Which lines in the records below hold the word "down"? Copy each of them.

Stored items
**********

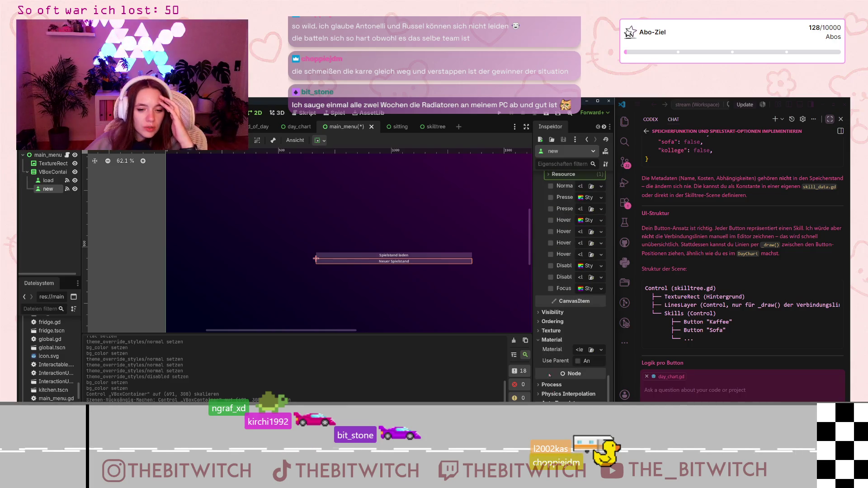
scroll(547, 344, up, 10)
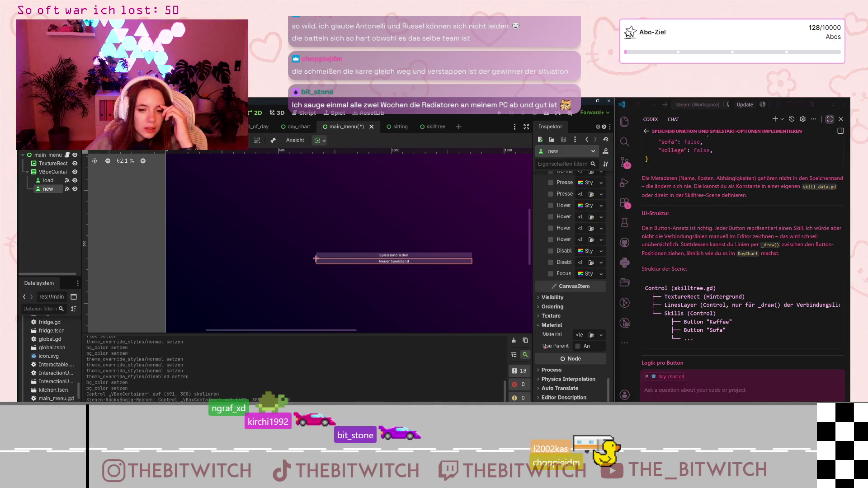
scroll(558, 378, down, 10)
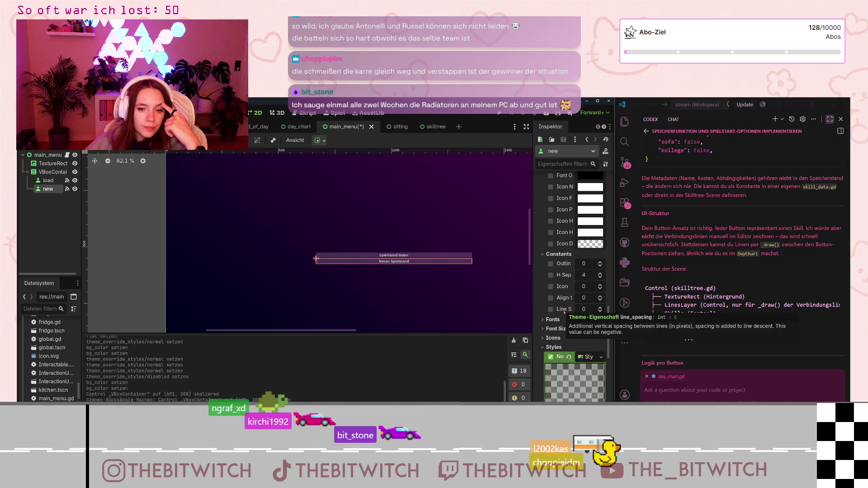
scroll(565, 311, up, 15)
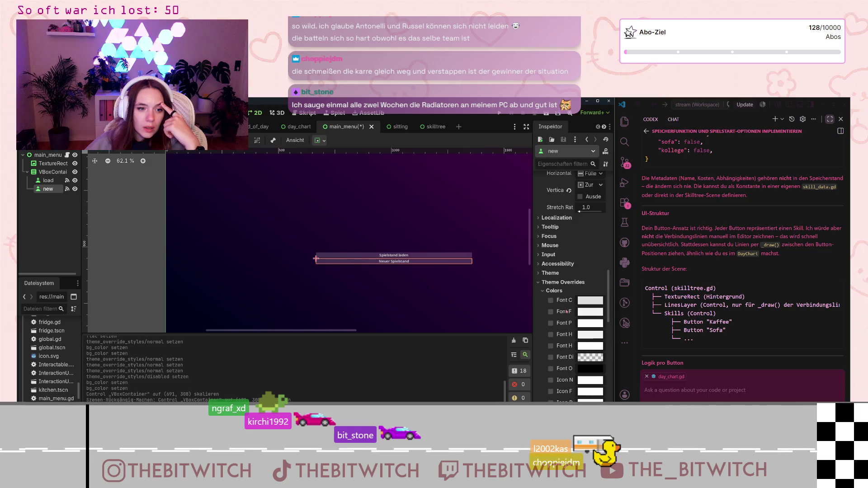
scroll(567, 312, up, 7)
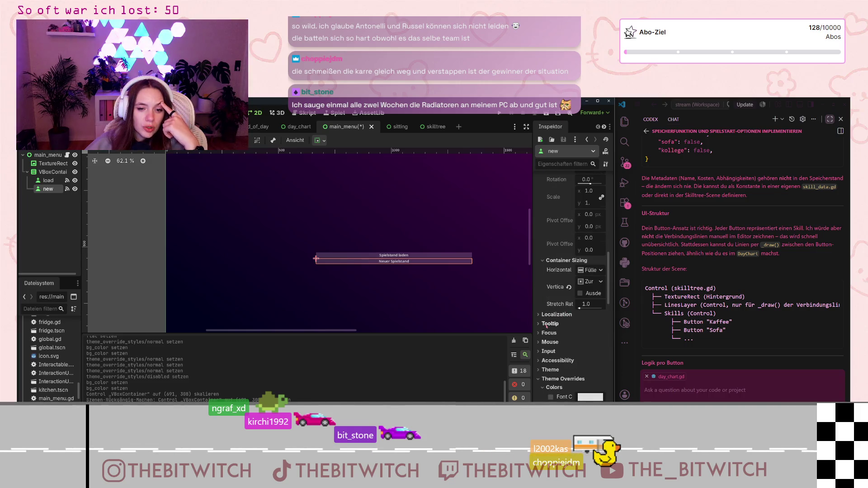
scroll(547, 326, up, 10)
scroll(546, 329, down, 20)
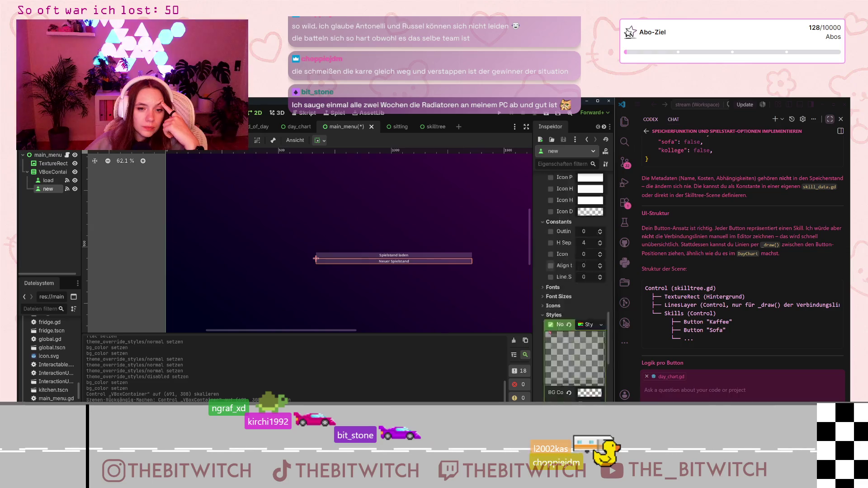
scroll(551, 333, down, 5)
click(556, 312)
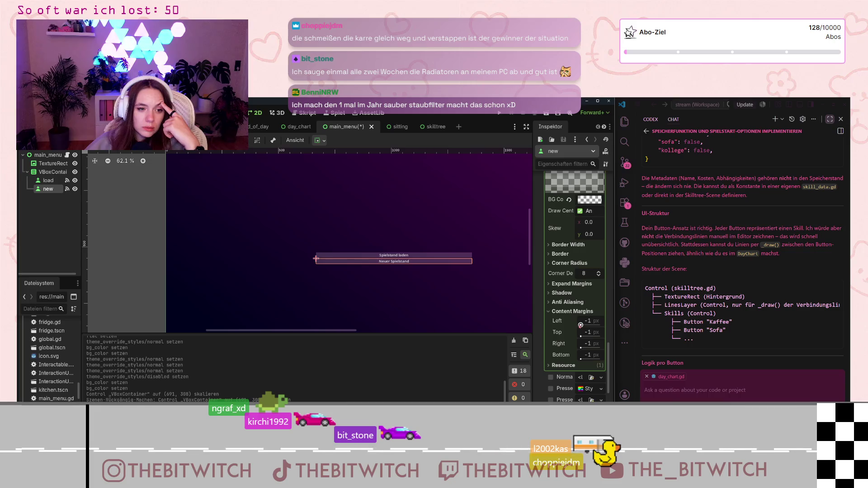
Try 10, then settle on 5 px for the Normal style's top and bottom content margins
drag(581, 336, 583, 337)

**********

### Result
scroll(558, 378, down, 10)
scroll(546, 329, down, 20)
scroll(551, 333, down, 5)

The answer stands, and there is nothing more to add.